Additionally, I noticed that Toshi didn't say "Make Sashimi"; instead, he said "Pull Sashimi." In Japanese, it was "Sashimi o Hiku."
"The reason behind this is that you pull your knife backward when slicing Sashimi," Toshi explained.
Curiosity often got the better of me, and one day I asked, "How come Hamachi tends to darken just two days after we open the package?"
Toshi pondered for a moment and replied, "I guess that's because it's farm-raised?"

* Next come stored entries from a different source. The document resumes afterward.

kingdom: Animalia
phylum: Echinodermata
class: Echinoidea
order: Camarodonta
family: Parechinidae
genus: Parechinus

Watching Toshi expertly fillet the Hamachi, I admired his skill. He separated the belly from the back, reserving the belly for special customers who enjoyed it as Hamachi Toro at a higher price. The remaining half fillet was cut into four smaller pieces and carefully placed inside the Neta Case.
He then removed the collar, wrapping it in plastic before handing it to the kitchen chef, who would serve it as Grilled Hamachi Kama Collar with Daikon Oroshi, Grated Radish, and Ponzu Sauce.
"I like Hamachi," I mentioned to Toshi.
"Ah, I used to enjoy it too, before becoming a Sushi Chef. Now, I can't eat it anymore," Toshi confessed.
"Can't eat it? Why not?" I inquired.
"It's too oily. It's a common trait of farm-raised fish. They are fed to grow faster and fatter, with little exercise. That's why many people love them," Toshi said. "But for me, the taste has changed. It's now too oily, unpleasant, and unnatural."
I disagreed with Toshi at that moment, as I still savored the flavors of Hamachi Nigiri and Sashimi.
However, as time passed, I found myself tasting Hamachi again, and my perspective shifted dramatically. Toshi's words rang true, and the fish indeed tasted overwhelmingly fatty and oily, no longer enjoyable to my palate.
"Toshi-san, you were right about Hamachi," I admitted.
"I can't eat Hamachi anymore," my voice echoed with surprise.
"As you said, it tastes too oily."
"See, what did I tell you," Toshi said with a smile. "No more Hamachi for you, Kaz. Looks like you're becoming a true sushi chef."